• WRITTEN TASK
A word-for-word copy of the listing is what's needed; leave out every image.

———

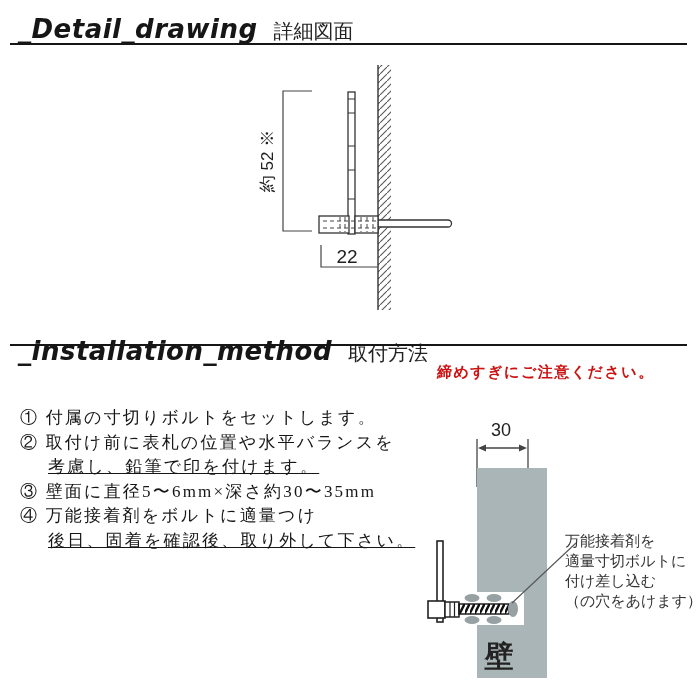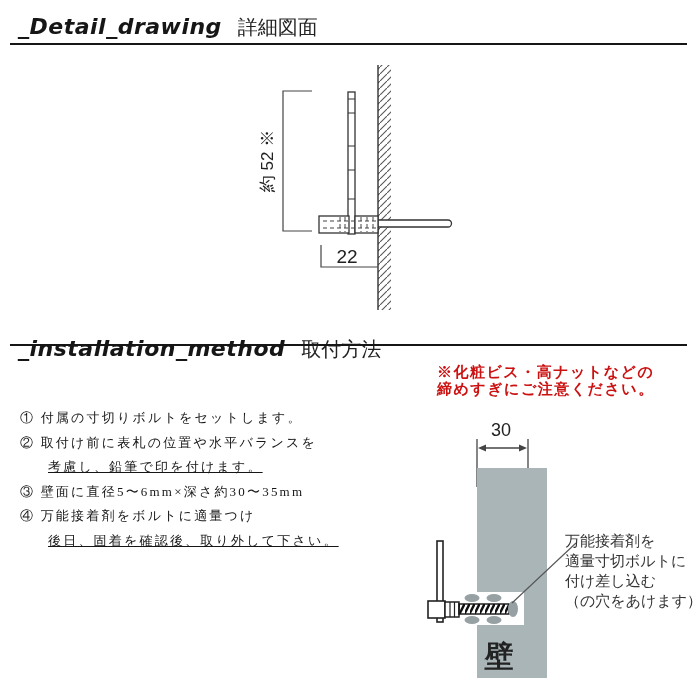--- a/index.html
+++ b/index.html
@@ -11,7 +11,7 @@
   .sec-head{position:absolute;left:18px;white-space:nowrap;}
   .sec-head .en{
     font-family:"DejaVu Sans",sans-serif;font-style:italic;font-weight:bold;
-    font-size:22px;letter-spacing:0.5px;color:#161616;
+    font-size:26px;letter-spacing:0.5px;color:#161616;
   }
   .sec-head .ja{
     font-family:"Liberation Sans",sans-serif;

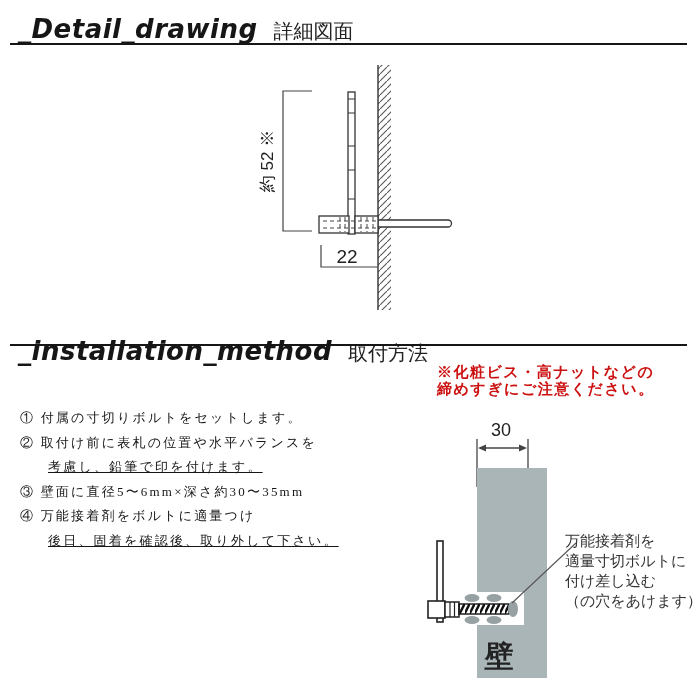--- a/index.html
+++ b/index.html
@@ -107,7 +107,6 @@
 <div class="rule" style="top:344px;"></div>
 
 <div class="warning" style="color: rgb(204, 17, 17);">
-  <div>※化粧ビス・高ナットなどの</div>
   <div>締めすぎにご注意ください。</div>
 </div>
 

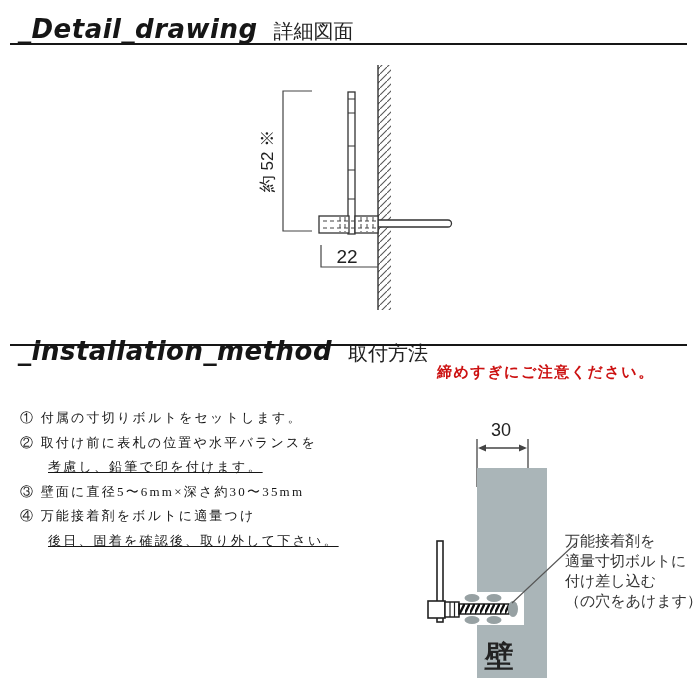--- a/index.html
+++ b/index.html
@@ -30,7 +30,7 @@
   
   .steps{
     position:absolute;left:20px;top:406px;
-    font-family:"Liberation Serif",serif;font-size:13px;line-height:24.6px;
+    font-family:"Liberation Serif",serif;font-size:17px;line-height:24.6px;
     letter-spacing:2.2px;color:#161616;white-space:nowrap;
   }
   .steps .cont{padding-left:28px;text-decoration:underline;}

———

• EXPECTED OUTPUT
--- a/index.html
+++ b/index.html
@@ -11,7 +11,7 @@
   .sec-head{position:absolute;left:18px;white-space:nowrap;}
   .sec-head .en{
     font-family:"DejaVu Sans",sans-serif;font-style:italic;font-weight:bold;
-    font-size:22px;letter-spacing:0.5px;color:#161616;
+    font-size:26px;letter-spacing:0.5px;color:#161616;
   }
   .sec-head .ja{
     font-family:"Liberation Sans",sans-serif;

--- a/index.html
+++ b/index.html
@@ -107,7 +107,6 @@
 <div class="rule" style="top:344px;"></div>
 
 <div class="warning" style="color: rgb(204, 17, 17);">
-  <div>※化粧ビス・高ナットなどの</div>
   <div>締めすぎにご注意ください。</div>
 </div>
 

--- a/index.html
+++ b/index.html
@@ -30,7 +30,7 @@
   
   .steps{
     position:absolute;left:20px;top:406px;
-    font-family:"Liberation Serif",serif;font-size:13px;line-height:24.6px;
+    font-family:"Liberation Serif",serif;font-size:17px;line-height:24.6px;
     letter-spacing:2.2px;color:#161616;white-space:nowrap;
   }
   .steps .cont{padding-left:28px;text-decoration:underline;}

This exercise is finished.